Exercise goal
Your task is to copy the stretch of lines in the records below that begins with the line containing "the same patient" and ends with the line containing "(upper lobe, lung)", exactly as written, with nothing added.

Entries provided
* * *
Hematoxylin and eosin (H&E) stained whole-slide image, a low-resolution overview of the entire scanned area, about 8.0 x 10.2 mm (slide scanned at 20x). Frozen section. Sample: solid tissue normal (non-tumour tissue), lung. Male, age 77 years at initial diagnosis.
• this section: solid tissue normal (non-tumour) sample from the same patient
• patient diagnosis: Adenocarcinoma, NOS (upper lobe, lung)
* * *
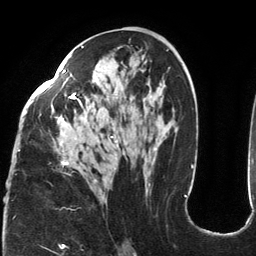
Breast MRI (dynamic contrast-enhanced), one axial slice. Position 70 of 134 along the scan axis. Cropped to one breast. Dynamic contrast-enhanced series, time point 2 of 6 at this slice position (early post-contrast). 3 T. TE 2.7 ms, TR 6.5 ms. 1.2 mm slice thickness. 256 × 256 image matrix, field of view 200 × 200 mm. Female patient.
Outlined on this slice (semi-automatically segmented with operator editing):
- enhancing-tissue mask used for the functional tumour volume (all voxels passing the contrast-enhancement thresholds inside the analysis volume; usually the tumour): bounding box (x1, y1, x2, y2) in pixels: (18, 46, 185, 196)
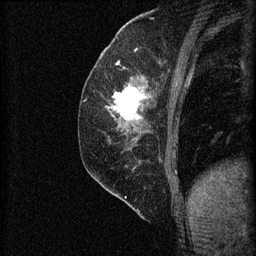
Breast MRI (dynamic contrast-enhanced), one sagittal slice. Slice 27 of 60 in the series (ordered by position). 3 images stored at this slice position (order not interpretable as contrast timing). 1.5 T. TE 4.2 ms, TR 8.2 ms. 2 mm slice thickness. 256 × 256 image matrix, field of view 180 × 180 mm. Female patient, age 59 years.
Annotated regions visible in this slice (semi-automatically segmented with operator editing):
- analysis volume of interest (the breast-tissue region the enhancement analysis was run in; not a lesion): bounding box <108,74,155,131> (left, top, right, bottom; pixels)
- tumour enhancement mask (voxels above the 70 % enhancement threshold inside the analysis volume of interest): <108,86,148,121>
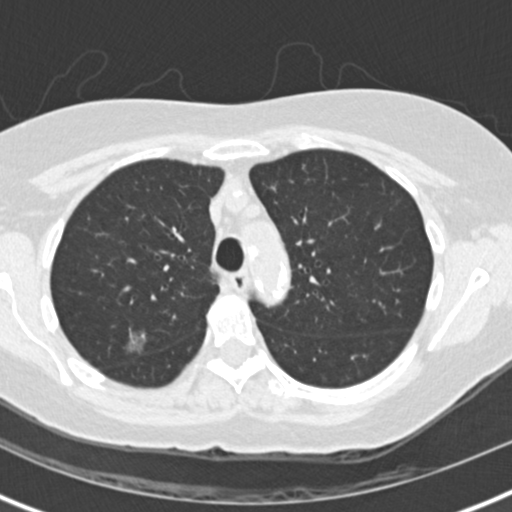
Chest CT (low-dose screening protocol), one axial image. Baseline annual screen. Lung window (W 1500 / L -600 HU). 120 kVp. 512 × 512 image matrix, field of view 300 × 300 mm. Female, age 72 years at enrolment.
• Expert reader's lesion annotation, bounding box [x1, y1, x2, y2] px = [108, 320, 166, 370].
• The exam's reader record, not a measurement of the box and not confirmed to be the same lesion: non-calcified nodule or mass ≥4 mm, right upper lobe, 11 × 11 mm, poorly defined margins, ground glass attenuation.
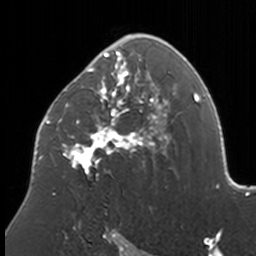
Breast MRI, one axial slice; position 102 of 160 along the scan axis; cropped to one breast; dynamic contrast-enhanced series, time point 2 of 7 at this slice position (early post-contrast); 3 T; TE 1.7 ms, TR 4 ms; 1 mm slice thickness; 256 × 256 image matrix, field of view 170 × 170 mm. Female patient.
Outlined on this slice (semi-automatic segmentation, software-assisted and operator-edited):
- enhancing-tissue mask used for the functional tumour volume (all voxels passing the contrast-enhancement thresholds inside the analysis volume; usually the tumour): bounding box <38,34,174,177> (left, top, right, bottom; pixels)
* * *
Expected answer
• this section: solid tissue normal (non-tumour) sample from the same patient
• patient diagnosis: Adenocarcinoma, NOS (upper lobe, lung)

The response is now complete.